Problem to solve: Within the entries below, every line containing "Хладагент" is to be copied.

Stored data entries
============================================================

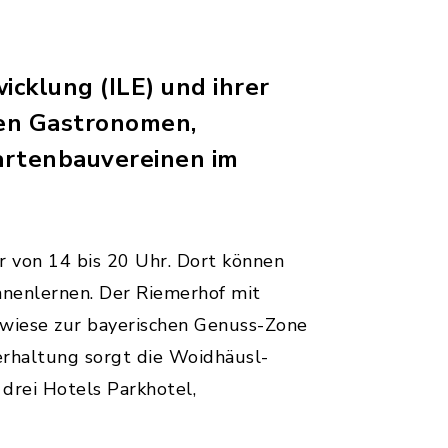
icklung (ILE) und ihrer
en Gastronomen,
artenbauvereinen im
r von 14 bis 20 Uhr. Dort können
nnenlernen. Der Riemerhof mit
rwiese zur bayerischen Genuss-Zone
terhaltung sorgt die Woidhäusl-
drei Hotels Parkhotel,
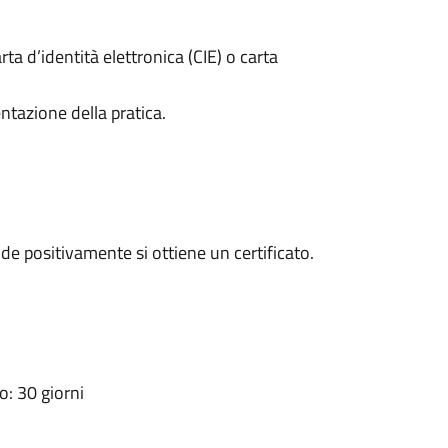
rta d’identità elettronica (CIE) o carta
ntazione della pratica.
e positivamente si ottiene un certificato.
: 30 giorni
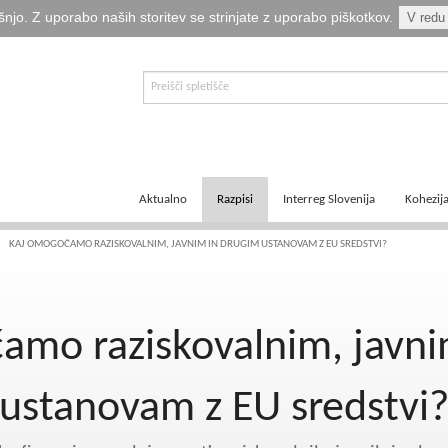
šnjo. Z uporabo naših storitev se strinjate z uporabo piškotkov.
V redu
Aktualno
Razpisi
Interreg Slovenija
Kohezij
E-informator Vizija kohezija
Aktualni razpisi
Čezmejno sodelovanje
Ključni
KAJ OMOGOČAMO RAZISKOVALNIM, JAVNIM IN DRUGIM USTANOVAM Z EU SREDSTVI?
Novice
Pretekli razpisi
Transnacionalno sodelovanje
Tematsk
amo raziskovalnim, javni
Logotipi
Napovedani razpisi
Medregionalno sodelovanje
Zakonod
Publikacije
Komu so namenjena sredstva?
Predpisi ETS
Navodil
ustanovam z EU sredstvi
Svetovalka EMA
Izvajanj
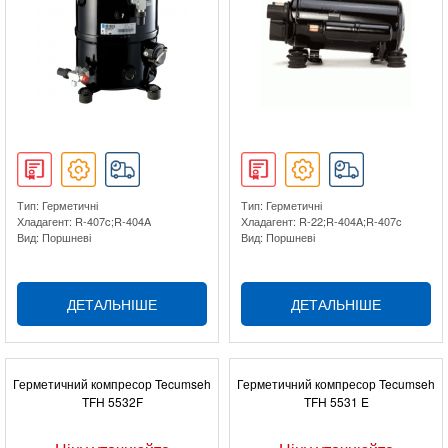
Тип: Герметичні
Тип: Герметичні
Хладагент: R-407c;R-404A
Хладагент: R-22;R-404A;R-407c
Вид: Поршневі
Вид: Поршневі
ДЕТАЛЬНІШЕ
ДЕТАЛЬНІШЕ
Герметичний компресор Tecumseh
Герметичний компресор Tecumseh
TFH 5532F
TFH 5531 E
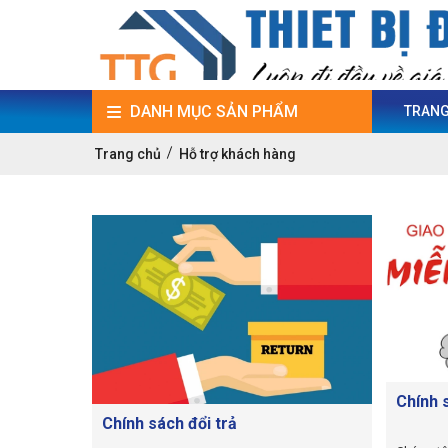
DANH MỤC SẢN PHẨM
TRANG
Trang chủ
Hỗ trợ khách hàng
Chính 
Chính sách đổi trả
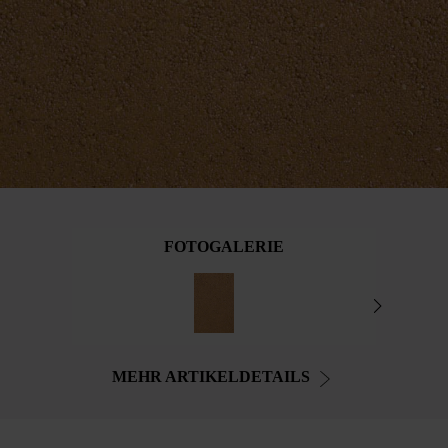
FOTOGALERIE
MEHR ARTIKELDETAILS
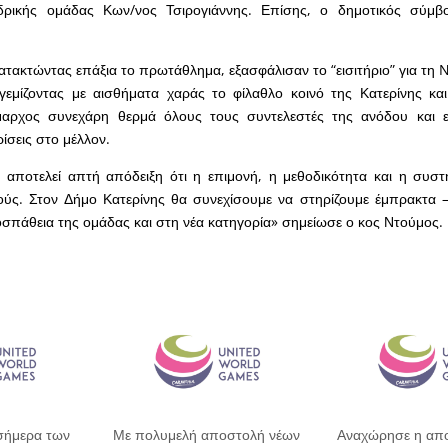
δρικής ομάδας Κων/νος Τσιρογιάννης. Επίσης, ο δημοτικός σύμβ
ατακτώντας επάξια το πρωτάθλημα, εξασφάλισαν το “εισιτήριο” για τη 
γεμίζοντας με αισθήματα χαράς το φίλαθλο κοινό της Κατερίνης κα
μαρχος συνεχάρη θερμά όλους τους συντελεστές της ανόδου και 
ίσεις στο μέλλον.
 αποτελεί απτή απόδειξη ότι η επιμονή, η μεθοδικότητα και η συστ
ύς. Στον Δήμο Κατερίνης θα συνεχίσουμε να στηρίζουμε έμπρακτα –
οσπάθεια της ομάδας και στη νέα κατηγορία» σημείωσε ο κος Ντούμος
σήμερα των
Με πολυμελή αποστολή νέων
Αναχώρησε η απο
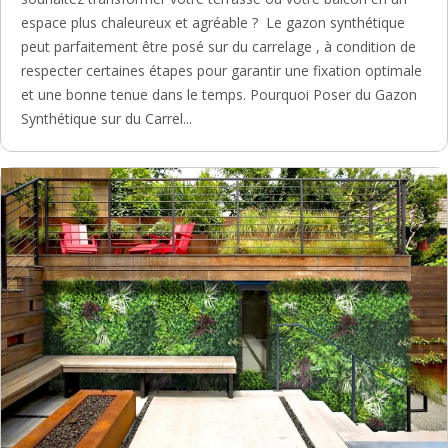
espace plus chaleureux et agréable ? Le gazon synthétique
peut parfaitement être posé sur du carrelage , à condition de
respecter certaines étapes pour garantir une fixation optimale
et une bonne tenue dans le temps. Pourquoi Poser du Gazon
Synthétique sur du Carrel...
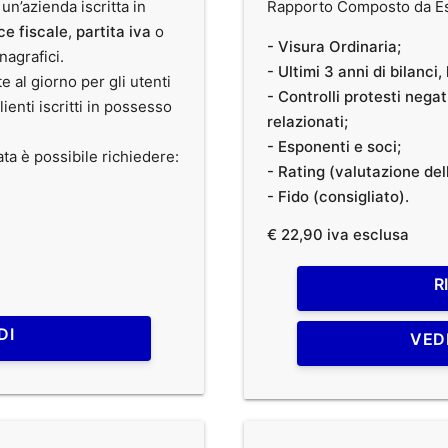
 un’azienda iscritta in
Rapporto Composto da Est
ce fiscale
,
partita iva
o
- Visura Ordinaria;
anagrafici.
- Ultimi 3 anni di bilanci
te al giorno per gli utenti
- Controlli protesti nega
clienti iscritti in possesso
relazionati;
- Esponenti e soci;
ata è possibile richiedere:
- Rating (valutazione dell
- Fido (consigliato).
€ 22,90 iva esclusa
R
DI
VED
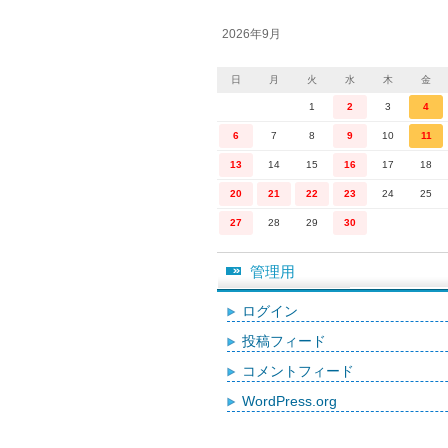
2026年9月
日
月
火
水
木
金
1
2
3
4
6
7
8
9
10
11
13
14
15
16
17
18
20
21
22
23
24
25
27
28
29
30
管理用
ログイン
投稿フィード
コメントフィード
WordPress.org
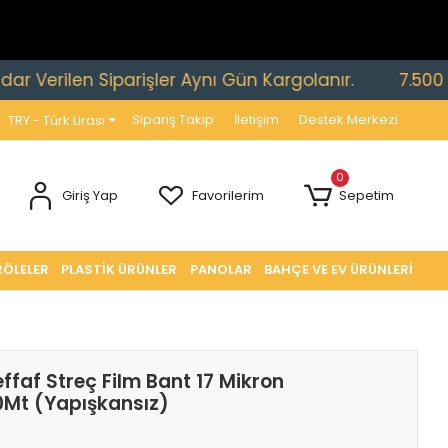
rilen Siparişler Aynı Gün Kargolanır.
7.500 TL ve 
Sipariş Takip
İletişim
Destek Merkezi
TRY - Türk Lirası
0
Giriş Yap
Favorilerim
Sepetim
RÖLELER
PLASTİK ÜRÜNLER
PANOLAR
BAHÇE VE EV ÜRÜNLERİ
faf Streç Film Bant 17 Mikron
Mt (Yapışkansız)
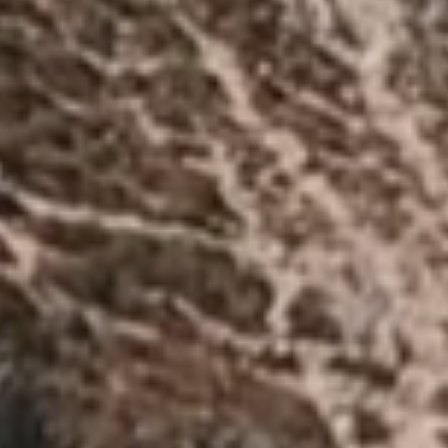
itadel
5*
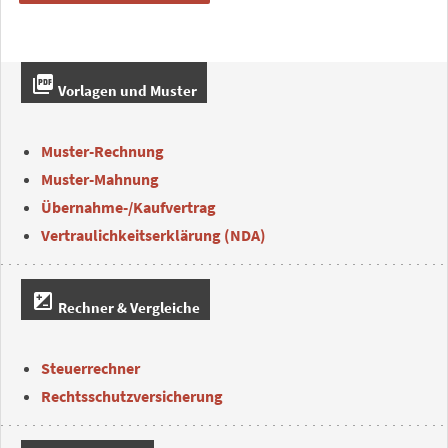
picture_as_pdf
Vorlagen und Muster
Muster-Rechnung
Muster-Mahnung
Übernahme-/Kaufvertrag
Vertraulichkeitserklärung (NDA)
iso
Rechner & Vergleiche
Steuerrechner
Rechtsschutzversicherung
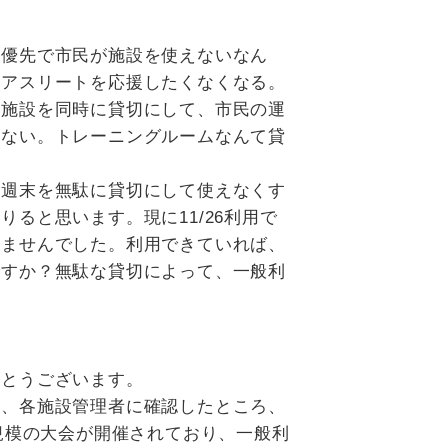
優先で市民が施設を使えないなん
、アスリートを応援したくなくなる。
の施設を同時に貸切にして、市民の運
はない。トレーニングルームなんて貸
週末を無駄に貸切にして使えなくす
ると思います。現に11/26利用で
いませんでした。利用できていれば、
ですか？無駄な貸切によって、一般利
とうございます。
、各施設管理者に確認したところ、
規模の大会が開催されており、一般利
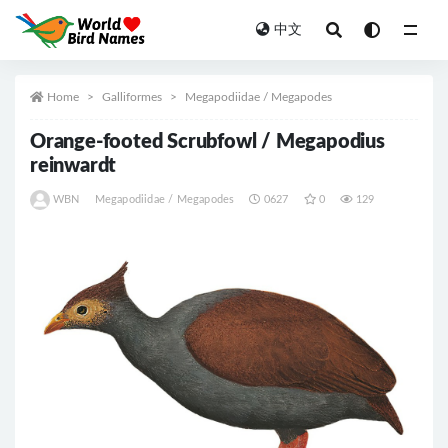
中文
All
Home
Galliformes
Megapodiidae / Megapodes
Orange-footed Scrubfowl / Megapodius
reinwardt
WBN
Megapodiidae / Megapodes
0627
0
129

============================================================

Result for this task:
Хладагент: R-407c;R-404A
Хладагент: R-22;R-404A;R-407c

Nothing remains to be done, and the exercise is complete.